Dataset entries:
<<<<

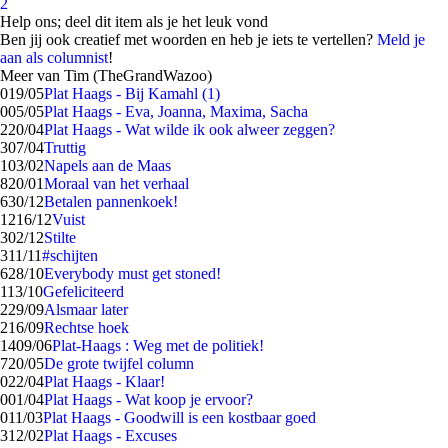
2
Help ons; deel dit item als je het leuk vond
Ben jij ook creatief met woorden en heb je iets te vertellen?
Meld je
aan als columnist
!
Meer van Tim (TheGrandWazoo)
0
19/05
Plat Haags - Bij Kamahl (1)
0
05/05
Plat Haags - Eva, Joanna, Maxima, Sacha
2
20/04
Plat Haags - Wat wilde ik ook alweer zeggen?
3
07/04
Truttig
1
03/02
Napels aan de Maas
8
20/01
Moraal van het verhaal
6
30/12
Betalen pannenkoek!
12
16/12
Vuist
3
02/12
Stilte
3
11/11
#schijten
6
28/10
Everybody must get stoned!
1
13/10
Gefeliciteerd
2
29/09
Alsmaar later
2
16/09
Rechtse hoek
14
09/06
Plat-Haags : Weg met de politiek!
7
20/05
De grote twijfel column
0
22/04
Plat Haags - Klaar!
0
01/04
Plat Haags - Wat koop je ervoor?
0
11/03
Plat Haags - Goodwill is een kostbaar goed
3
12/02
Plat Haags - Excuses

>>>>

EXERCISE: Search the entries for the word "Plat". Copy each line where it appears.

YOUR SOLUTION:
Plat Haags - Bij Kamahl (1)
Plat Haags - Eva, Joanna, Maxima, Sacha
Plat Haags - Wat wilde ik ook alweer zeggen?
Plat-Haags : Weg met de politiek!
Plat Haags - Klaar!
Plat Haags - Wat koop je ervoor?
Plat Haags - Goodwill is een kostbaar goed
Plat Haags - Excuses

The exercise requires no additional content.